Under a new law, Texas public schools must display posters that say “In God We Trust” if they are donated to a campus. But when a parent offered signs written in Arabic and rainbow colors, they were rejected.

Texas passed a law last year that requires public schools to display the national motto if the signs are received as donations or purchased with donated money.

The Carroll Independent School District, an affluent, largely white district, last month received a shipment of signs with the motto emblazoned on a blue background above the U.S. flag, according to the Dallas Morning News.

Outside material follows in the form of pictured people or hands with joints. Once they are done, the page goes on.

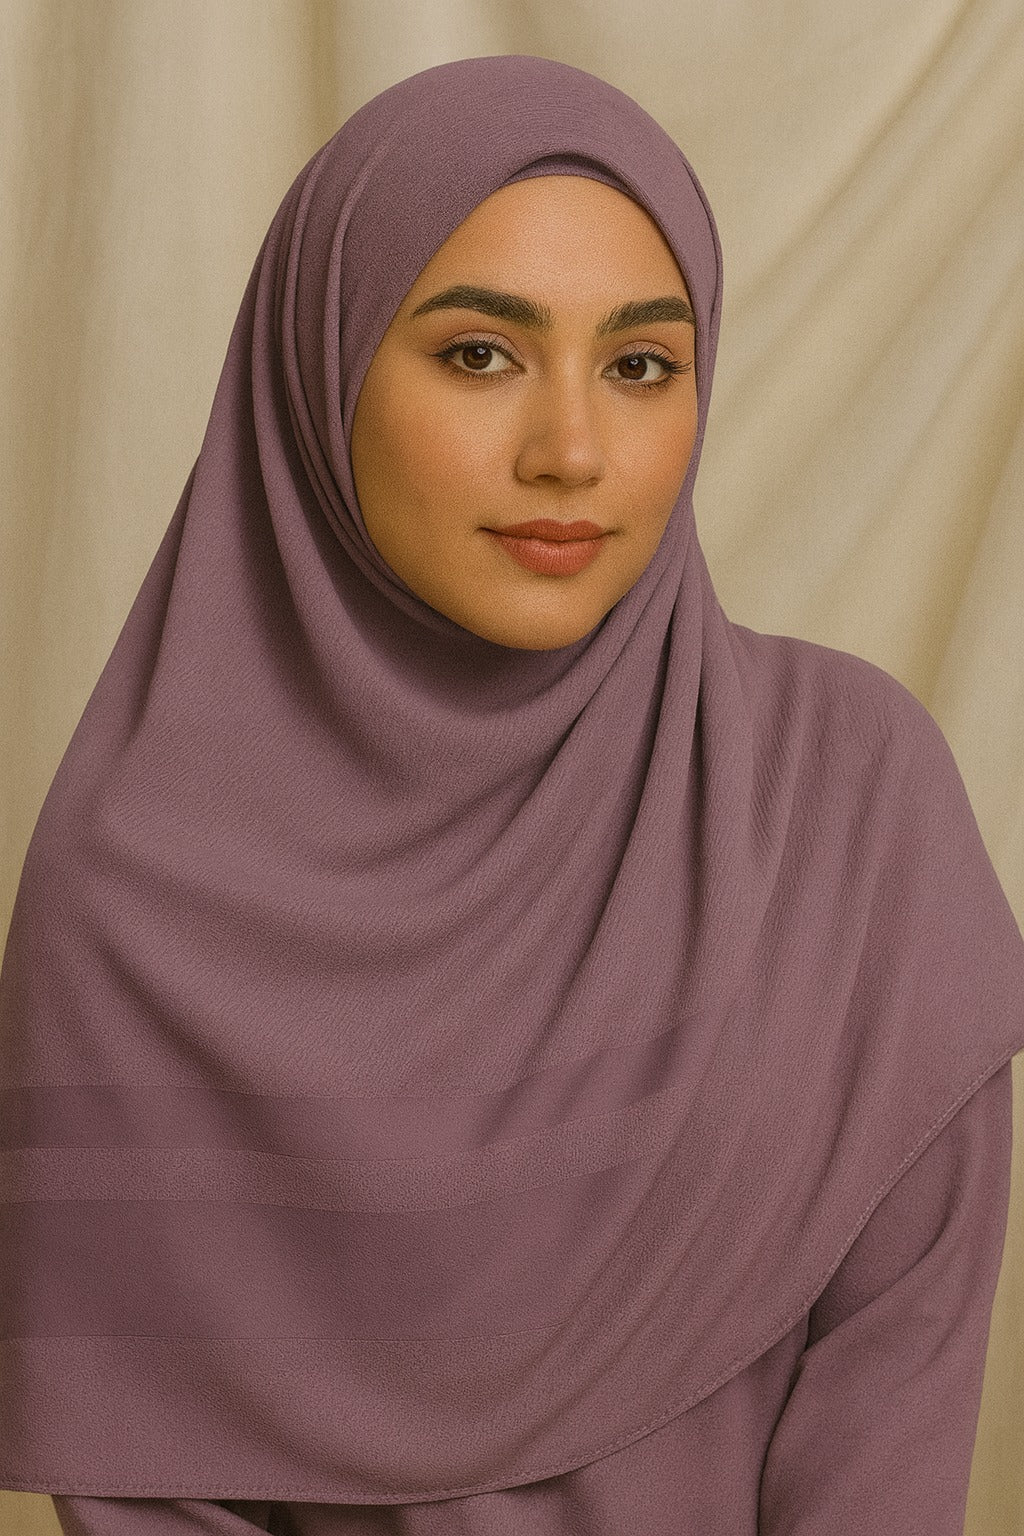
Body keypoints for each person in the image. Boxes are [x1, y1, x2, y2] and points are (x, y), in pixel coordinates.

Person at [2, 54, 1023, 1536]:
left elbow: (891, 1430)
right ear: (322, 365)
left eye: (641, 364)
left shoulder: (848, 808)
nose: (572, 452)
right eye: (481, 354)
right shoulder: (134, 902)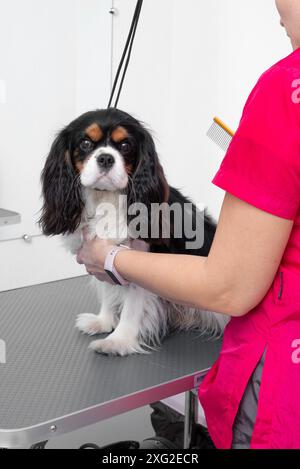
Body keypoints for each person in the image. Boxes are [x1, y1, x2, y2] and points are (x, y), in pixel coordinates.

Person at [76, 0, 300, 449]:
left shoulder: (285, 89)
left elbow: (229, 288)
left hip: (283, 378)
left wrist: (111, 257)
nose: (277, 9)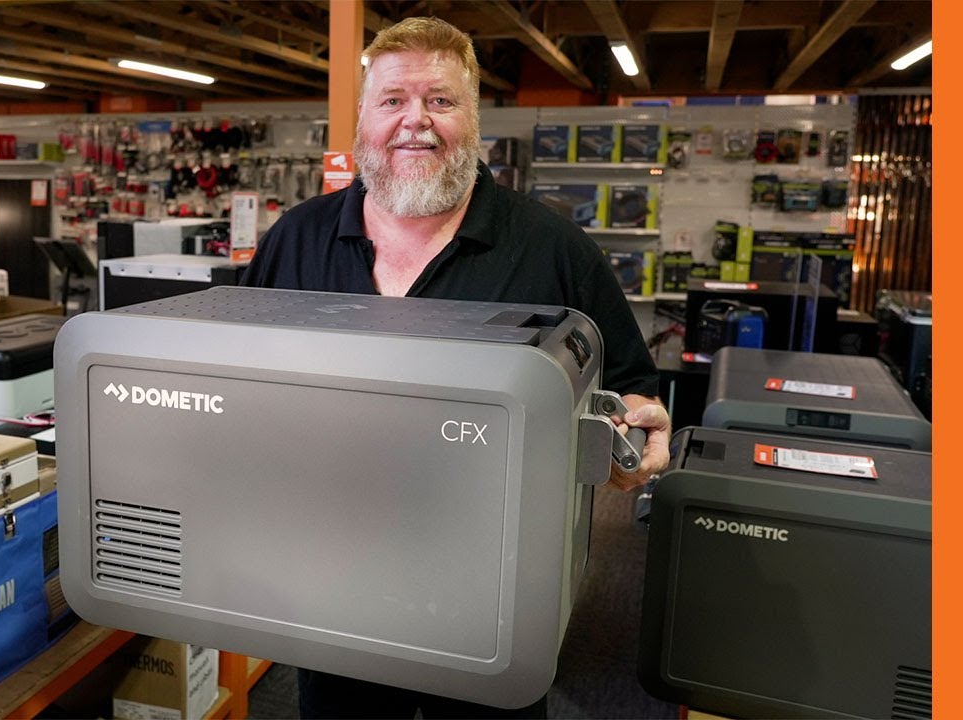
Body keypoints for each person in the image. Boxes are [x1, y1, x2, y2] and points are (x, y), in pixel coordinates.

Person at [240, 15, 671, 719]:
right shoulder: (296, 239)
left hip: (495, 598)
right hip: (332, 586)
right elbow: (238, 379)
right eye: (393, 100)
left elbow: (631, 389)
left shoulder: (553, 249)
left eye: (440, 100)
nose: (416, 121)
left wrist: (639, 432)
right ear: (362, 121)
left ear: (473, 120)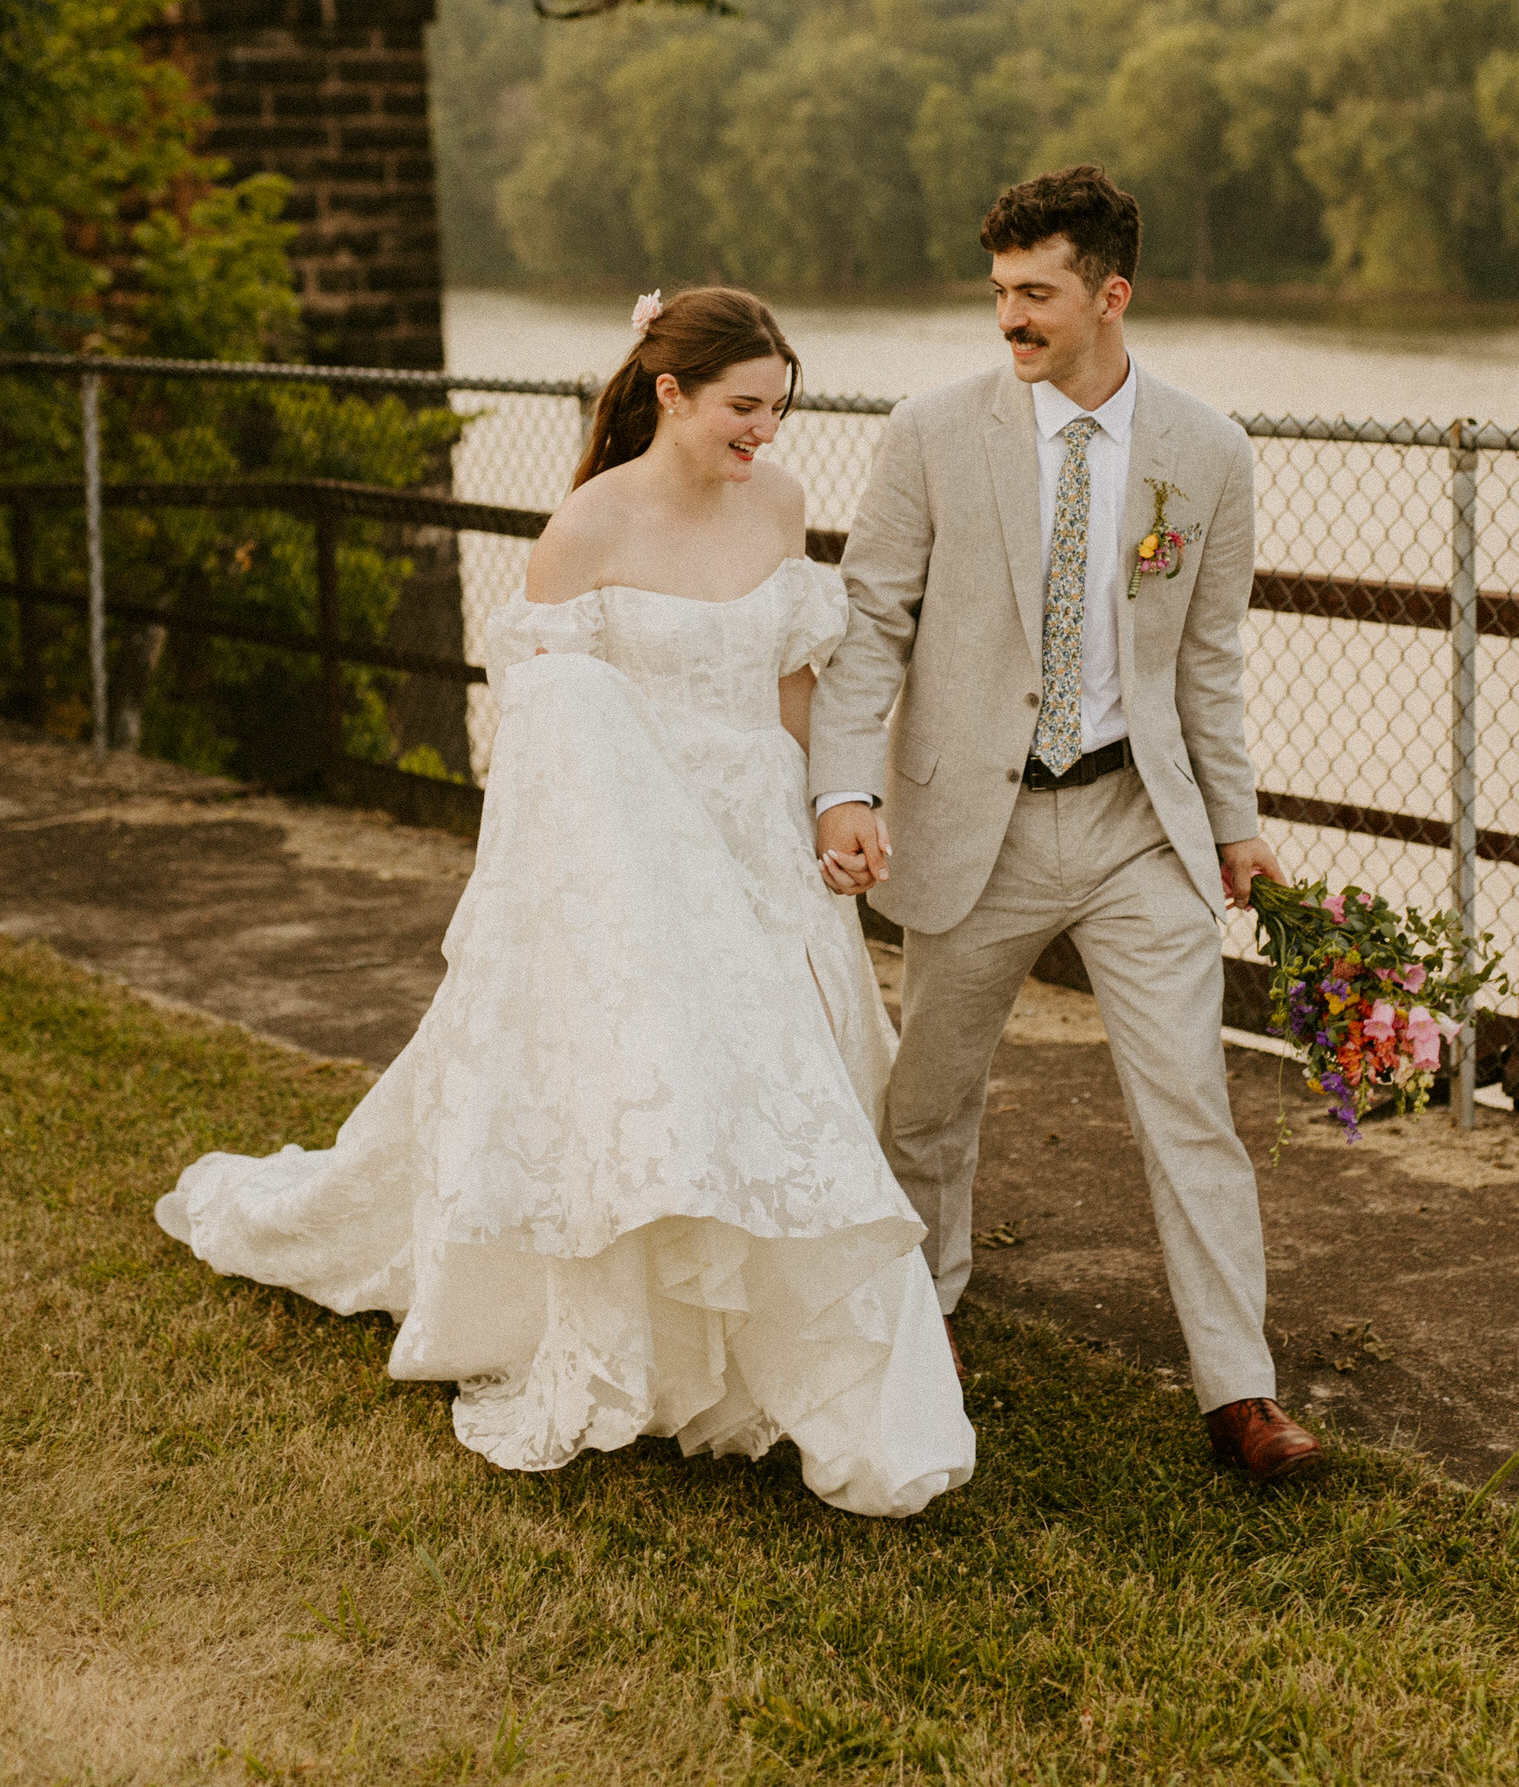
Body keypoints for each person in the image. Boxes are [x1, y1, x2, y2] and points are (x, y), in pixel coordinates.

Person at [157, 287, 974, 1520]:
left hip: (756, 833)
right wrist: (614, 912)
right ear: (670, 393)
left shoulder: (783, 503)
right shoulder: (583, 532)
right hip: (634, 871)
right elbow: (549, 766)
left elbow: (792, 685)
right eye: (743, 408)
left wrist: (826, 812)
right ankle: (659, 1338)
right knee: (664, 1078)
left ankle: (774, 1323)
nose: (765, 431)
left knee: (787, 1073)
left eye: (778, 409)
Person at [810, 166, 1323, 1485]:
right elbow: (869, 630)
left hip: (1130, 826)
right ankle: (922, 1324)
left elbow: (1202, 664)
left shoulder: (1205, 453)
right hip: (967, 829)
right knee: (927, 1101)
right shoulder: (930, 434)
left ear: (1109, 295)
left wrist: (1236, 825)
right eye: (997, 293)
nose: (1008, 319)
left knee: (1189, 1104)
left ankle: (1237, 1386)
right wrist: (844, 787)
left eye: (1033, 294)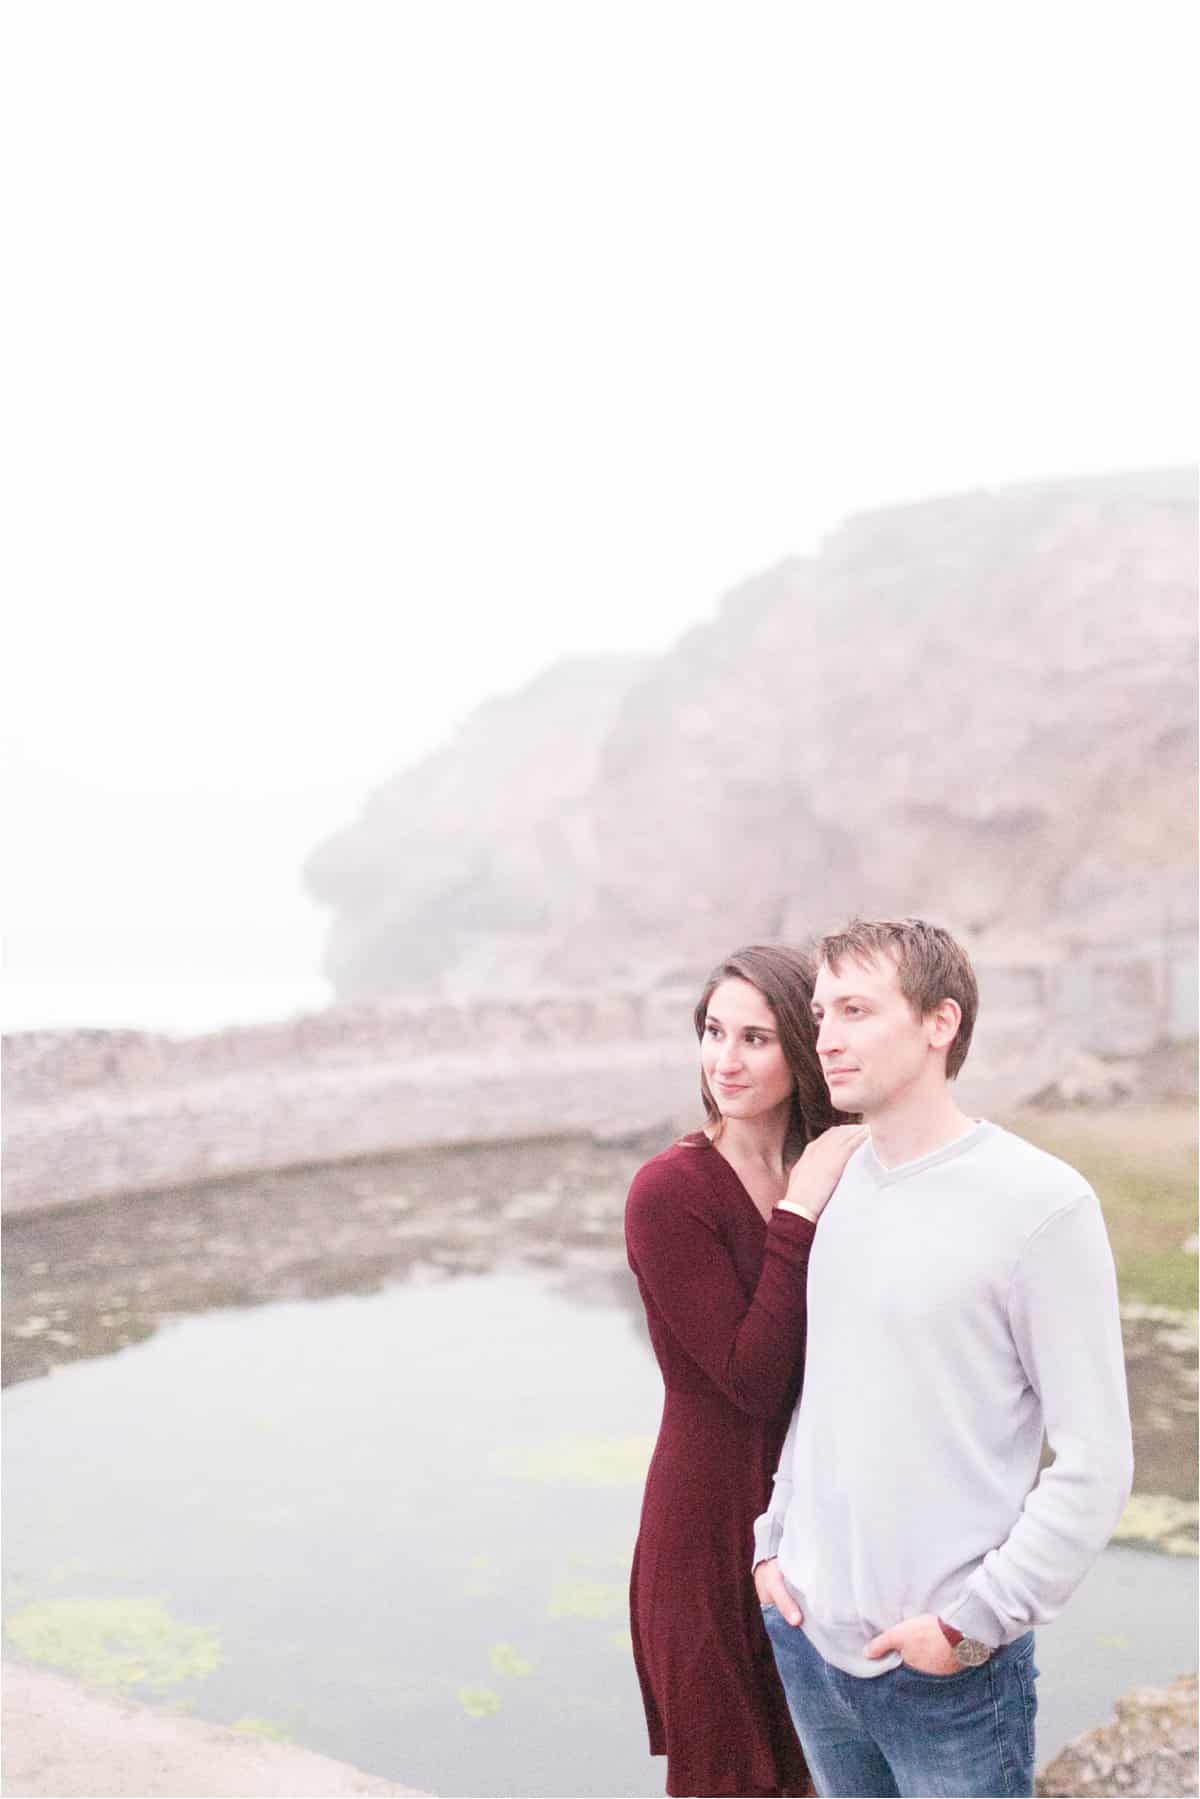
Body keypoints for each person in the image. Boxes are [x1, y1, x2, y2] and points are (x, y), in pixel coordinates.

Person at [755, 918, 1134, 1799]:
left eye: (856, 1008)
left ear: (940, 1022)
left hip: (948, 1674)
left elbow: (1098, 1460)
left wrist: (971, 1626)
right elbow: (828, 1392)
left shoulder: (1042, 1203)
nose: (828, 1038)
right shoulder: (840, 1178)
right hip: (811, 1644)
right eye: (820, 1013)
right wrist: (774, 1545)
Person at [625, 945, 866, 1798]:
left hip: (815, 1525)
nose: (725, 1059)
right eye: (713, 1031)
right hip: (707, 1528)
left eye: (755, 1038)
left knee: (817, 1776)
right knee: (732, 1781)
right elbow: (753, 1378)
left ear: (803, 1048)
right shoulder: (670, 1191)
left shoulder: (843, 1171)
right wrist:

They were reportedly donated by Patriot Mobile, a Christian conservative wireless provider that helped to elect conservatives to school board seats in the area.

The Southlake Anti-Racism Coalition, a group of current and former Carroll ISD students “demanding systemic, anti-racist change” in the district, however, is pushing back against the law ― and testing out its boundaries.

Sravan Krishna, a parent in Southlake who worked with the coalition, attempted to donate the signs in Arabic and with rainbow designs at a board meeting on Monday.

“We will have to look at what remedies we have so we don’t get excluded from our public schools,” Krishna said. “We deserve to be included in these efforts as well.”

Board president Cameron Bryan declined the posters, saying that the district had already accepted enough signs to display the motto at all of Carroll’s campuses.

The law does not mention a limit on donated signs. It says the sign must be framed or on durable poster board and must include an American flag ― conditions which Krishna’s signs met.

“By putting signs around the school with religious messaging, they are forcing religion onto what should be a secular environment,” the anti-racism group said in a social media post. “The school is also making several students uncomfortable with what the words imply. We should all have a say on what gets hung up at our school, and we shouldn’t have to sit by idly and watch how these new rules are making fellow students feel like they don’t belong.”

Carroll ISD has been a hotbed for controversy in recent years. The U.S. Department of Education opened a civil rights probe into it last year to investigate complaints about discrimination against students based on their race, gender and national origin.

Southlake is also at the center of a political firestorm over school curriculum and books on race, gender and sexuality that some conservatives have falsely conflated with critical race theory.